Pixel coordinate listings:
==================================================

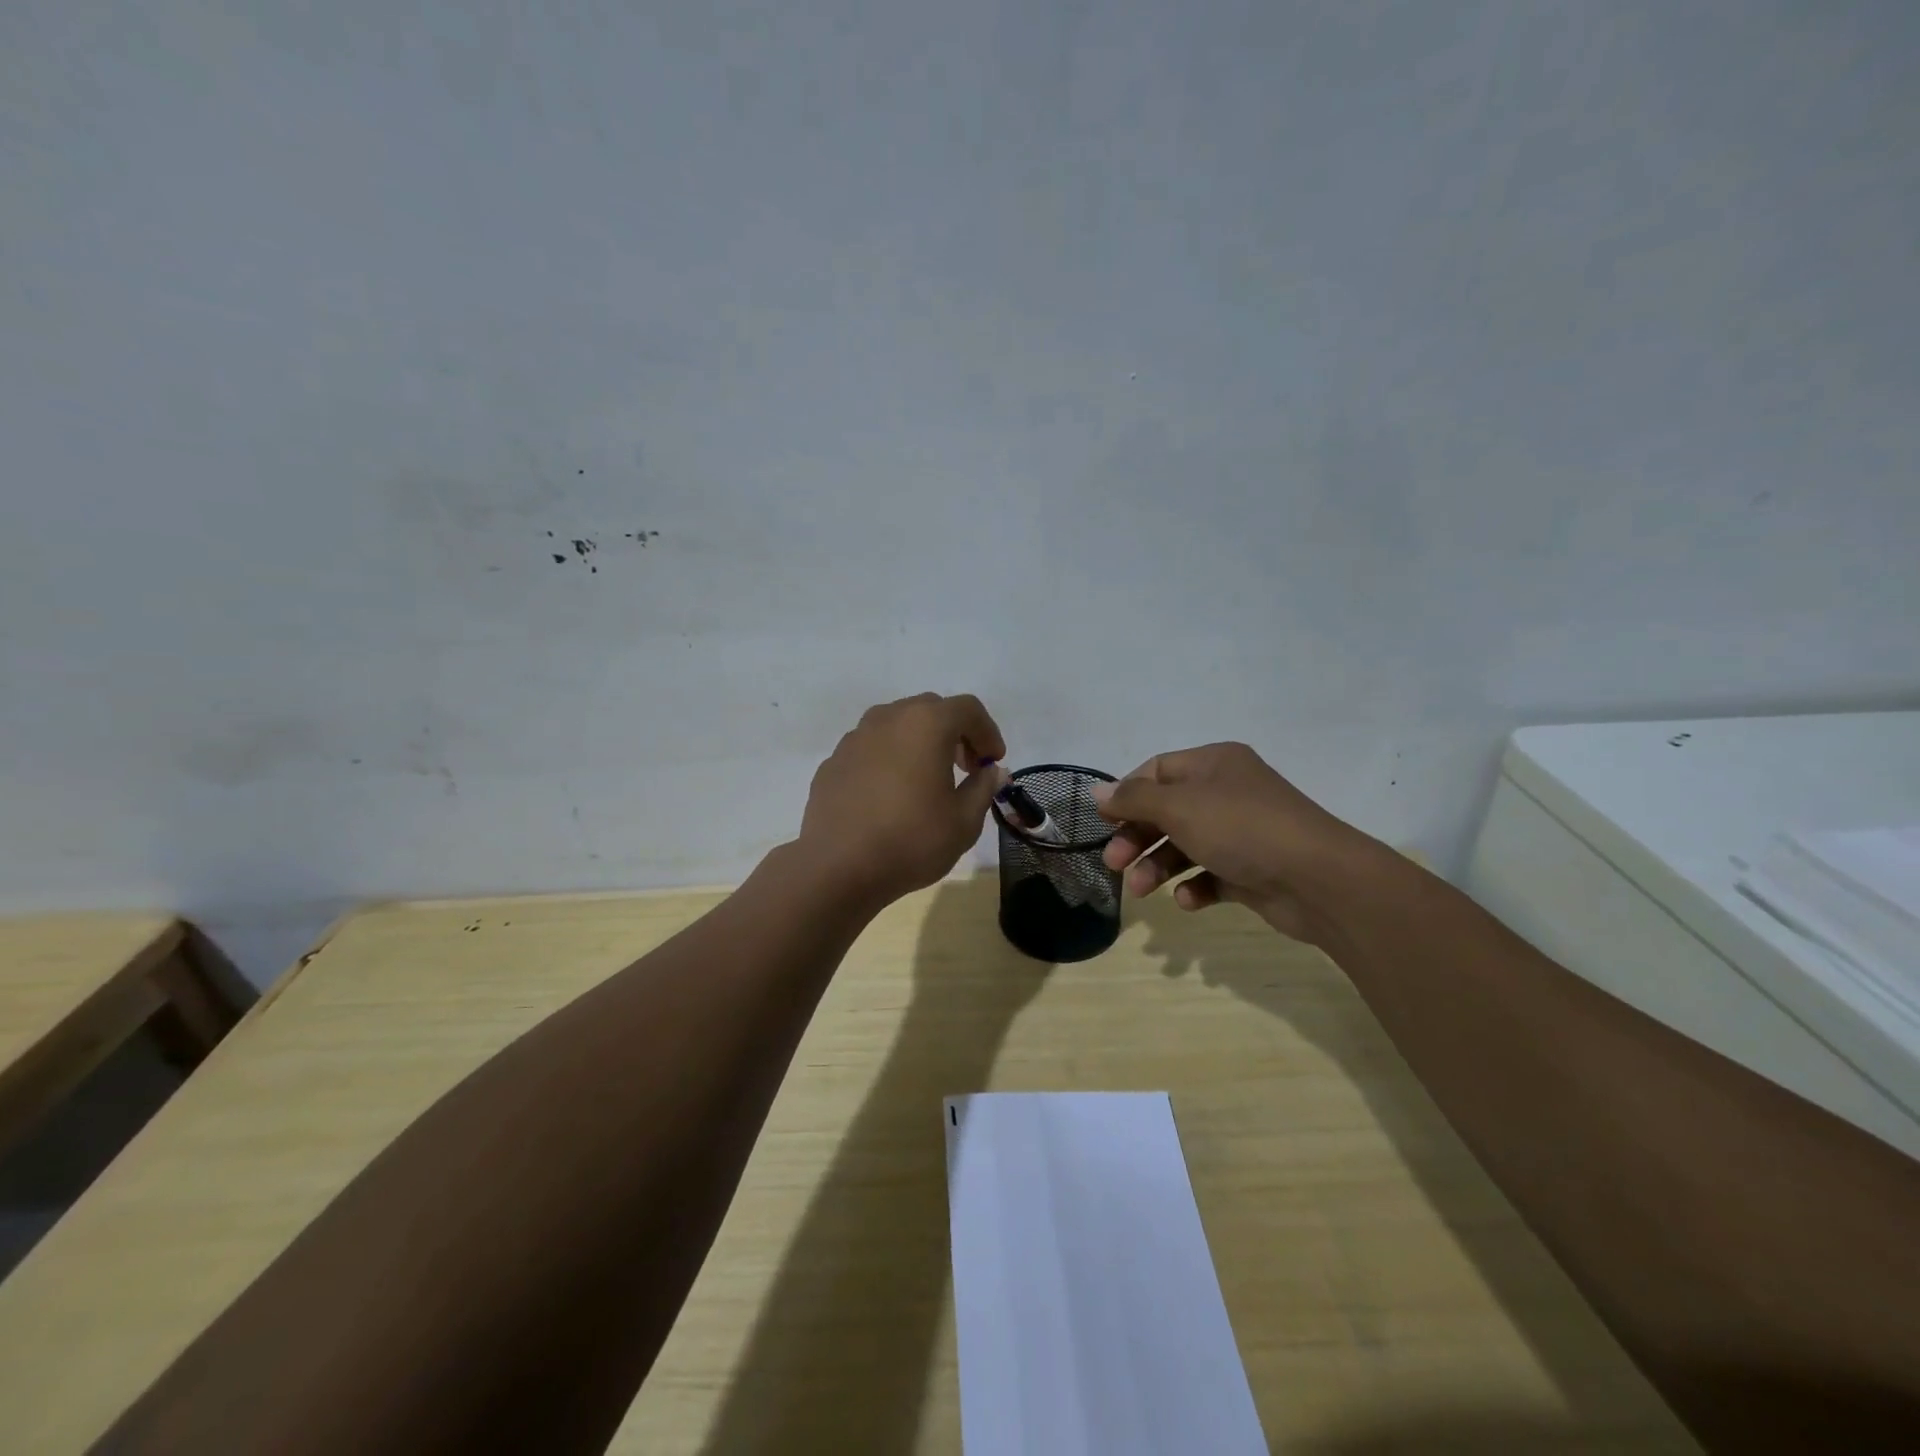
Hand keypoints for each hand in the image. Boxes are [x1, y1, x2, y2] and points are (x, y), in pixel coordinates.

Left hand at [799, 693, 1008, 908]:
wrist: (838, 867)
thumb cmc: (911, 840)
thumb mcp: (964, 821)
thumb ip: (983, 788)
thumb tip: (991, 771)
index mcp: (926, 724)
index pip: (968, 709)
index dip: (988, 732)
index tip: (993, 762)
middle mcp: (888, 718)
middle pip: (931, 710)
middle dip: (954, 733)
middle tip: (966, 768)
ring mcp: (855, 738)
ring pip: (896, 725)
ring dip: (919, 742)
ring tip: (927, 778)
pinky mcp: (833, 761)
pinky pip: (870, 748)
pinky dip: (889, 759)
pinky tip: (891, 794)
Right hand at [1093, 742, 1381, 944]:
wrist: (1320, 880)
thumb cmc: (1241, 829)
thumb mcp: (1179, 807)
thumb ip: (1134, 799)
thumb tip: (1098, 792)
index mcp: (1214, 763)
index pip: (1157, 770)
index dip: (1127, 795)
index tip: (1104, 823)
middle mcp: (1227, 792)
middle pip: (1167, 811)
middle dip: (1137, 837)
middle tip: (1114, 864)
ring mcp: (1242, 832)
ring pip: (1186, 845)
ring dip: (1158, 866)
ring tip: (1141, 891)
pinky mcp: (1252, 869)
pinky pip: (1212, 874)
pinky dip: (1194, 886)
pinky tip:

==================================================

(WHAT IS BEING ASKED):
Return all lines in the entries above that carry the word "thumb".

(RESPONSE BELOW):
thumb cmc: (911, 840)
thumb mcp: (964, 821)
thumb ip: (983, 788)
thumb tip: (991, 771)
thumb cmc: (1241, 829)
thumb mcp: (1179, 807)
thumb ip: (1134, 799)
thumb tip: (1098, 792)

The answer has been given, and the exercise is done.